Неожиданно она начала напевать одну из своих любимых мелодий. Потом глубоко вздохнула, и ее грудь поднялась и опала как-будто на ее плечах лежало свинцовое покрывало.
– Я так устала сегодня, Виолетт. Поговорим завтра утром, – она поцеловала меня в щеку. – Спокойной ночи, дорогая сестренка, сладких снов. Знаю, что твои сны будут приятнее моих, но так и должно быть. Ты это заслужила, ты достойна всего, что прекрасно и хорошо.
– Мама…
У меня перехватило дыхание, и я проглотила набежавшие слезы. Она подошла к кровати, медленно сняла халат, забралась под одеяло. Я подошла к ней и погладила по голове. Глаза ее были закрыты.
– Спокойной ночи, мама, – сказала я. Казалось, она уже крепко спит. Я погасила керосиновую лампу на ее столике и ушла, оставив ее во мраке ее прошлого, настоящего и, что страшнее всего, во мраке будущего.
В течение следующих месяцев мама периодически впадала в эти мрачные грезы. Эмили игнорировала все, что происходило с мамой, а папа относился к этому со все растущей нетерпимостью и все больше времени проводил вдали от дома. Но когда он возвращался, от него несло виски или бренди, его глаза были налиты кровью и полны такого гнева, возможно, из-за неудач в бизнесе, что я даже не пыталась пожаловаться. Иногда мама выходила к обеду, особенно, когда папы не было дома, но чаще оставалась у себя в комнате. Обычно, если за столом сидели только мы с Эмили, я старалась побыстрей поесть и уйти. Потом Эмили перестала обращать внимание на это.

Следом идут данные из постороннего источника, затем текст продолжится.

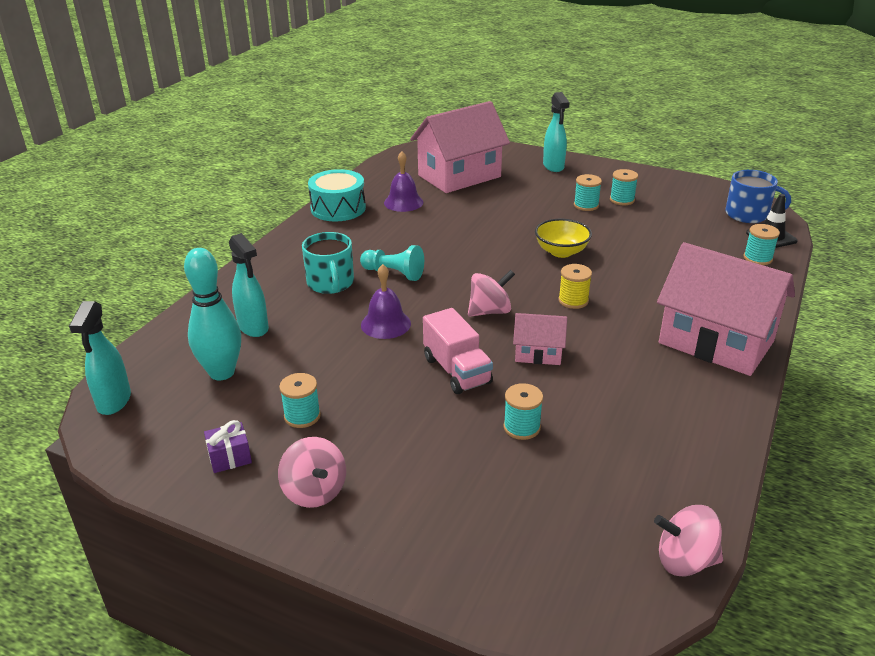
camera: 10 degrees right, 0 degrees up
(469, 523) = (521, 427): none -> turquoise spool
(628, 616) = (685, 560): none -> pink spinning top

Папа оставлял очень четкие и подробные инструкции о том, как должны содержать дом, когда он уезжает.
– Эмили, – объявил он однажды вечером за обедом, – ты самая умная, возможно, даже умнее, чем твоя мама сейчас, – добавил он. – Если я уезжаю, а твоей маме становится хуже, главной становится Эмили, и ты должна относиться к ней с тем же уважением и покорностью, как и ко мне. Понятно, Лилиан?
– Да, папа.
– То же самое – и для слуг, и они знают. Я полагаю, что все будут следовать тем правилам и выполнять те же обязанности, что и при мне. Выполняй свою работу, молись и веди себя достойно.
Эмили, как губка впитывала эти новые обязанности, дающие ей дополнительно силу и власть. И теперь, когда мама была в состоянии безумья, а папа в очередной поездке, которые в последнее время участились, Эмили обходила весь дом, заставляя горничных переделывать большую часть того, что они сделали, нагружая бедного Генри одной работой за другой. Однажды вечером перед обедом, когда папа был в отъезде, а мама закрылась в своей комнате, я попросила Эмили относиться ко всем хоть немного с сочувствием.